Given passage »
*** Begin section ***
Topics and Learning Objectives for this HackerBox:

• Setting up multiple battery-powered microcontroller nodes
• Loading and modifying programs in the Arduino IDE
• Using passive infrared motion detectors
• Transmitting and receiving wireless messages
• Implementing wireless communication network topologies
• Using Servo Motors and LEDs for simple animatronics
• Accessing USB storage devices from your projects

HackerBoxes is the monthly subscription box service for DIY electronics and computer technology. We are hobbyists, makers, and experimenters. Hack the Planet!

• HackerBoxes #0011 Collectable Reference Card
• Three Arduino Pro Mini Modules
• Three 9V Battery Clip Leads
• Two 315Mhz Radio Frequency Data Transmitters
• Two 315Mhz Radio Frequency Data Receivers
• USB Serial Module (CH340)
• Passive Infrared Motion Sensor (HC-SR501)
• Two MAX7219 8x8 LED Matrix Modules
• SG90 Micro Servo
• Two-Channel Relay Module
• 40 DuPont Female-Female Jumper Wires
• USB Drive Read/Write Module (CH376S)
• Headless Skeleton USB Flash Drive 4GB
• Speaker (8ohm, 5cm)
• Audio Jack 3.5mm
• Two Passive Piezo Buzzers
• Ten Mini-PCB Addressable RGB LEDs (WS2812B)
• Exclusive BitHead Lapel Pin
• Exclusive HAX0R TREAT Decal

Some other things that will be helpful:

• Basic soldering and prototyping tools
• Three 9V batteries
• Electrical tape or heat-shrink tubing
• Hot glue gun or other adhesive
• Arduino Integrated Development Environment (IDE) [download]

Most importantly, you will need a sense of adventure, DIY spirit, and hacker curiosity. Hardcore hobbyist electronics isn't always easy, but when you persist and enjoy the adventure, a great deal of satisfaction may be derived from persevering and getting your projects working. Just take each step slowly, mind the details, and don't hesitate to ask for help.

Halloween, or related Fall harvest festivals, are celebrated in different ways among various cultures around the world. Wikipedia has an amazingly detailed entry on the subject, which lists among typical Halloween activities: playing pranks. Even if you do not celebrate Halloween, these projects should provide plenty of fodder for pranking or surprising your friends and family for a birthday, other celebration, or just for fun!

The technology behind this month's pranking includes a simple platform for a peer-to-peer or ad hoc wireless signaling network. We will be working with three identical Arduino Pro Mini microcontroller "nodes" as well as two RF transmitters and two matching RF receivers for setting up wireless signaling between the processor nodes.

The Arduino Pro Mini is a microcontroller board based on the ATmega328. We are using the 5V/16MHz variety. The Pro Mini was originally designed by SparkFun Electronics and has become quite popular thanks to its tiny footprint. While less than one square inch in area, the Pro Mini features 14 digital input/output pins, six analog inputs, a crystal oscillator, a voltage regulator, and a reset button.

Because the Arduino Pro Mini was intended for integration into other systems, it arrives without pre-mounted headers, allowing the use of various types of connectors or direct soldering of wires. For our purposes here, we will be interfacing the Pro Mini using female DuPont jumper wires, so we will start by vary carefully soldering in the provided header pins.
*** End section ***
The data »
*** Begin section ***
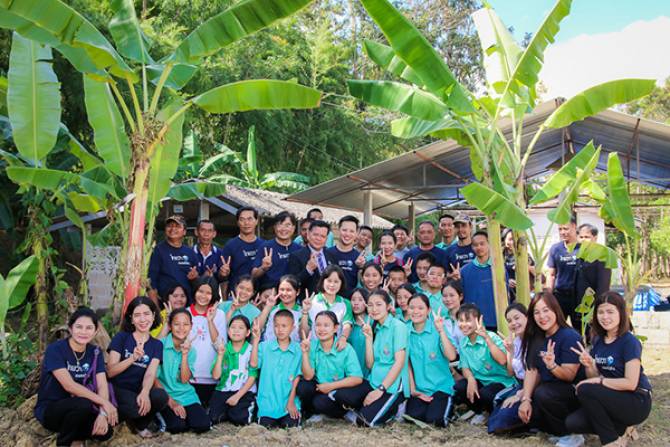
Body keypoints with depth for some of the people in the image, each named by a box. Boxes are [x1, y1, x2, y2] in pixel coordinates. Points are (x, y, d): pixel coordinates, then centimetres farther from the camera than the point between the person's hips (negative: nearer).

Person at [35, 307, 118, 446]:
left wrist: (103, 413, -28)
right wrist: (104, 402, -28)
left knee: (105, 431, -23)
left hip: (77, 410, 4)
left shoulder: (95, 352, 1)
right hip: (49, 409, -4)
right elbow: (69, 385, -25)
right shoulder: (55, 349, -16)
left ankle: (76, 436, 7)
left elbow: (102, 385, -9)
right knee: (84, 404, -34)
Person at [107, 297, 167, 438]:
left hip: (138, 391, 3)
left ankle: (139, 425, 2)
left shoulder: (157, 344, 6)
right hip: (117, 389, -3)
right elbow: (110, 372, -8)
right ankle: (118, 417, 3)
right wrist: (133, 358, -26)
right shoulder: (121, 337, -1)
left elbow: (150, 374, -9)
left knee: (161, 396, -29)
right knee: (135, 407, -34)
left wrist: (144, 393, -31)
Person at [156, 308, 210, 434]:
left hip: (186, 395, 4)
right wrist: (170, 401, -12)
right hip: (165, 395, -3)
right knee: (177, 426, -27)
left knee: (203, 425, -19)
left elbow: (184, 379, -5)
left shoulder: (190, 350, 7)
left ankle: (184, 415, 10)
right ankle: (163, 415, 4)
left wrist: (185, 354, -13)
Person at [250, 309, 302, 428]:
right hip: (268, 402, 1)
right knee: (265, 426, -10)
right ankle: (275, 420, 17)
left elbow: (297, 377, 0)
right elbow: (253, 364, -15)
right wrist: (256, 340, -19)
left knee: (291, 425, -14)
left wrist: (291, 401, -4)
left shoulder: (297, 349, -1)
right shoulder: (265, 346, 1)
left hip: (289, 401, 0)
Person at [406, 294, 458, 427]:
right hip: (419, 388, 2)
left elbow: (451, 356, -21)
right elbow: (407, 363, 7)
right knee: (413, 416, -22)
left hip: (441, 386, -2)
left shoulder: (437, 329, -8)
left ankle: (448, 404, 11)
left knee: (434, 419, -21)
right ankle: (427, 405, 10)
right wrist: (412, 389, 3)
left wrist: (440, 330, -26)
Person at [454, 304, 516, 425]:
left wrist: (487, 338, -39)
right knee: (459, 387, -20)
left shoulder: (492, 337, -19)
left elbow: (502, 361, -35)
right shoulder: (463, 342, -1)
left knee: (485, 394, -33)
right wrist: (471, 379, -19)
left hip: (500, 381, -5)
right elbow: (465, 367, 3)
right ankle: (479, 412, 9)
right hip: (479, 380, 5)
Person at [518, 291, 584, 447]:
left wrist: (552, 366, -40)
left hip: (574, 393, -7)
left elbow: (570, 376, -20)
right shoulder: (536, 337, 3)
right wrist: (525, 399, -14)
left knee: (543, 393, -35)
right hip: (549, 389, 7)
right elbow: (531, 370, -2)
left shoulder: (570, 336, -18)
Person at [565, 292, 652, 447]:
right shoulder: (598, 341, 6)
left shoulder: (630, 342, -15)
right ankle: (621, 428, 7)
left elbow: (630, 383, -21)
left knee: (585, 390, -26)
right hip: (613, 398, 7)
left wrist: (599, 380, -20)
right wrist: (589, 366, -15)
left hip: (637, 402, -7)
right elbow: (594, 377, 6)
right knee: (572, 423, -13)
*** End section ***
Task item A »
Answer these from the HackerBox passage, one line each:
(i) What chip is the Arduino Pro Mini based on?
(ii) How many Arduino Pro Mini modules come in the box?
(iii) What model number is given for the passive infrared motion sensor?
Task item B »
Turn the paragraph of the HackerBox passage that begins "The Arduino Pro Mini is a microcontroller board" into a short bulleted list that keeps its main facts.
Task item C »
Carry on the HackerBox passage from its final sentence.

Answer area A »
(i) The ATmega328.
(ii) Three.
(iii) HC-SR501.

Answer area B »
- Microcontroller board based on the ATmega328
- The 5V/16MHz variety is used here
- Originally designed by SparkFun Electronics; popular for its tiny footprint
- Less than one square inch, yet has 14 digital input/output pins, six analog inputs, a crystal oscillator, a voltage regulator, and a reset button

Answer area C »
Warning: If you are new to soldering, really take your time with this. Go very, very slowly and take great care. There are a lot of guides and videos online about soldering. Here is one example. You might want to find an old junk PCB for some practice (un)soldering. If you feel that you need additional assistance, consider joining a local makers group or hacker space in your area. Also, amateur radio clubs are always excellent sources of electronics experience.

Battery Power: The Pro Mini has an on-board regulator allowing it to be run from a 5-12VDC unregulated power source. An easy example of which is a 9V battery. To make a header-pin friendly 9V battery, female connector ends from a DuPont jumper can be soldered onto the leads of a 9V battery clip. The connections can be covered with tape or heat-shrink tubing.

The red battery lead should be connected to the RAW pin of the Pro Mini. The RAW pin is the input to the onboard regulator. The black lead should be connected to any of the GND pins. There is some code preloaded onto the Pro Mini. This code will start running a few seconds after power is applied. The code will slowly blink an LED on the Pro Mini.

A USB/Serial module allows a computer USB port to talk to the serial interface on a hardware device such as an Arduino microcontroller board. There are many different types of USB/Serial modules using various USB/Serial bridge chips. The CH340 chip from WCH is increasingly common and is relatively easy to use.

Your computer's operating system requires a Device Driver to communicate with the CH340 USB/Serial chip. The specific device driver that is needed depends upon both the OS version and also the type of USB/Serial chip. For the CH340 USB/Serial chips, there are drivers available for many operating systems (UNIX, Mac OS X, or Windows). WCH (the maker of the CH340) supplies those drivers here. The Google translate version may be helpful.

The CH340 USB/Serial module may be used in either 5V mode or a 3.3V mode. The jumper block on the module's header connector is used to select which of these modes is being used. Since our microcontroller modules are 5V and the jumper usually defaults to the 3.3V configuration, we will need to switch the jumper to 5V mode by shorting between the 5V pin and the VCC pin.

When the CH340 USB/Serial module is plugged into a PC, the power LED on the module should light up and the operating system should notice the connection of the USB/Serial chip. Within the Arduino IDE, a PORT item should appear indicating the USB/Serial module. If it does not, be sure that the appropriate driver is installed.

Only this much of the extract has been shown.